🤖 AI Summary
This study investigates how humans achieve slightly super-Bayesian decision performance in a brief, multi-target visual search task with spatially distributed targets—despite foveal sensitivity decline and neural limitations in exact Bayesian computation. Combining human behavioral experiments, Bayesian optimal modeling, signal detection theory, and neurobiologically grounded noise modeling, we identify three key mechanisms: (1) a simple spatial heuristic approximates—and occasionally surpasses—Bayesian-optimal performance; (2) a systematic “central neglect” effect, wherein observers down-weight responses from central visual field regions; and (3) spatially correlated neural noise, which paradoxically enhances search efficiency. Together, these mechanisms quantitatively account for the observed human performance exceeding the Bayesian upper bound derived under the standard assumption of independent neural noise. The findings reveal computational principles underlying efficient perceptual decision-making under biological constraints.
📝 Abstract
Visual search is a fundamental natural task for humans and other animals. We investigated the decision processes humans use when searching briefly presented displays having well-separated potential target-object locations. Performance was compared with the Bayesian-optimal decision process under the assumption that the information from the different potential target locations is statistically independent.

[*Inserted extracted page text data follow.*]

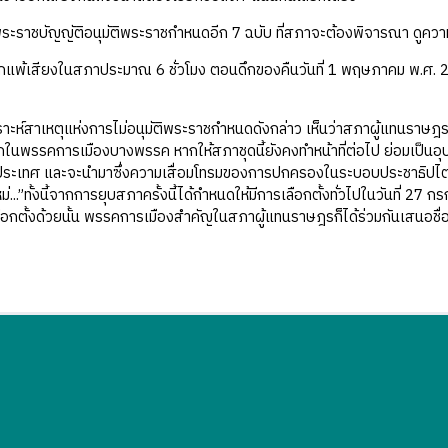
ร่างพระราชบัญญัติอนุมัติพระราชกำหนดอีก 7 ฉบับ ที่สภาจะต้องพิจารณา ดูคว
จากแพ้เสียงในสภาประมาณ 6 ชั่วโมง ตอนดึกของคืนวันที่ 1 พฤษภาคม พ.ศ
าะห์สาเหตุแห่งการไม่อนุมัติพระราชกำหนดดังกล่าว เห็นว่าสภาผู้แทนราษ
นพรรคการเมืองบางพรรค หากให้สภาชุดนี้ยังคงทำหน้าที่ต่อไป ย่อมเป็นอ
ระเทศ และจะนำมาซึ่งความเสื่อมโทรมของการปกครองในระบอบประชาธิปไตย ส
ม่...”ทั้งนี้จากการยุบสภาครั้งนี้ได้กำหนดให้มีการเลือกตั้งทั่วไปในวันที่
เลือกตั้งด้วยนั้น พรรคการเมืองสำคัญในสภาผู้แทนราษฎรก็ได้ร่วมกันเสนอชื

Surprisingly, humans performed slightly better than optimal, despite humans’ substantial loss of sensitivity in the fovea (“foveal neglect”), and the implausibility of the human brain replicating the optimal computations. We show that three factors can quantitatively explain these seemingly paradoxical results. Most importantly, simple and fixed heuristic decision rules reach near optimal search performance. Secondly, foveal neglect primarily affects only the central potential target location. Finally, spatially correlated neural noise causes search performance to exceed that predicted for independent noise. These findings have far-reaching implications for understanding visual search tasks and other identification tasks in humans and other animals.